> Exercise directions
Copy out the data below, all of it, exactly.

Structured page parsing data
**********

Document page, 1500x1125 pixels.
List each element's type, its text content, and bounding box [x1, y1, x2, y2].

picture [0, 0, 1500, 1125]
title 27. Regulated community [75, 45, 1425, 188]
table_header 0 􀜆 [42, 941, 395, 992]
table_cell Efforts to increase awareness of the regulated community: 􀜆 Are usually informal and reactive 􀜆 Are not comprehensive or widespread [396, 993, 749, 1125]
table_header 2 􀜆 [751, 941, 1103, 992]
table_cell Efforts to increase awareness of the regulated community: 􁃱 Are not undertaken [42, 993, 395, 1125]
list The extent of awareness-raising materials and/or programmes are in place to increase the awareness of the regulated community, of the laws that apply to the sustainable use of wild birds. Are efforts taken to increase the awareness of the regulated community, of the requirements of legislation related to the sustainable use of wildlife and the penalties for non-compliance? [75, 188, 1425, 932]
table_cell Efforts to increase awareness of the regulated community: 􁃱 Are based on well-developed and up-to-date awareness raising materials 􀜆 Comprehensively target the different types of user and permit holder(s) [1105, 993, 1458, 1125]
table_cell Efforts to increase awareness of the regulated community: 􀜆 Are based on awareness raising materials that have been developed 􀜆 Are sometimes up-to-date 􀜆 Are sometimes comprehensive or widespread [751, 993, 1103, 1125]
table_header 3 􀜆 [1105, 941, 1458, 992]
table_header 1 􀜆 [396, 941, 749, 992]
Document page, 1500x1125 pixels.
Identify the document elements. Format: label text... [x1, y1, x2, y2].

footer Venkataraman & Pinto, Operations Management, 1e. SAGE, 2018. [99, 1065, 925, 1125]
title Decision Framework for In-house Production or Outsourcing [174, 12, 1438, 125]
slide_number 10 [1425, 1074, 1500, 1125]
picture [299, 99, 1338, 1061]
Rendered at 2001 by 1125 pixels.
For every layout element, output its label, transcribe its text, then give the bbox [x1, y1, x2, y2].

**********

> Answer box
Document page, 1500x1125 pixels.
List each element's type, its text content, and bounding box [x1, y1, x2, y2].

picture [0, 0, 1500, 1125]
title 27. Regulated community [75, 45, 1425, 188]
table_header 0 􀜆 [42, 941, 395, 992]
table_cell Efforts to increase awareness of the regulated community: 􀜆 Are usually informal and reactive 􀜆 Are not comprehensive or widespread [396, 993, 749, 1125]
table_header 2 􀜆 [751, 941, 1103, 992]
table_cell Efforts to increase awareness of the regulated community: 􁃱 Are not undertaken [42, 993, 395, 1125]
list The extent of awareness-raising materials and/or programmes are in place to increase the awareness of the regulated community, of the laws that apply to the sustainable use of wild birds. Are efforts taken to increase the awareness of the regulated community, of the requirements of legislation related to the sustainable use of wildlife and the penalties for non-compliance? [75, 188, 1425, 932]
table_cell Efforts to increase awareness of the regulated community: 􁃱 Are based on well-developed and up-to-date awareness raising materials 􀜆 Comprehensively target the different types of user and permit holder(s) [1105, 993, 1458, 1125]
table_cell Efforts to increase awareness of the regulated community: 􀜆 Are based on awareness raising materials that have been developed 􀜆 Are sometimes up-to-date 􀜆 Are sometimes comprehensive or widespread [751, 993, 1103, 1125]
table_header 3 􀜆 [1105, 941, 1458, 992]
table_header 1 􀜆 [396, 941, 749, 992]
Document page, 1500x1125 pixels.
Identify the document elements. Format: label text... [x1, y1, x2, y2].

footer Venkataraman & Pinto, Operations Management, 1e. SAGE, 2018. [99, 1065, 925, 1125]
title Decision Framework for In-house Production or Outsourcing [174, 12, 1438, 125]
slide_number 10 [1425, 1074, 1500, 1125]
picture [299, 99, 1338, 1061]
Rendered at 2001 by 1125 pixels.
For every layout element, output its label, transcribe its text, then give the bbox [x1, y1, x2, y2].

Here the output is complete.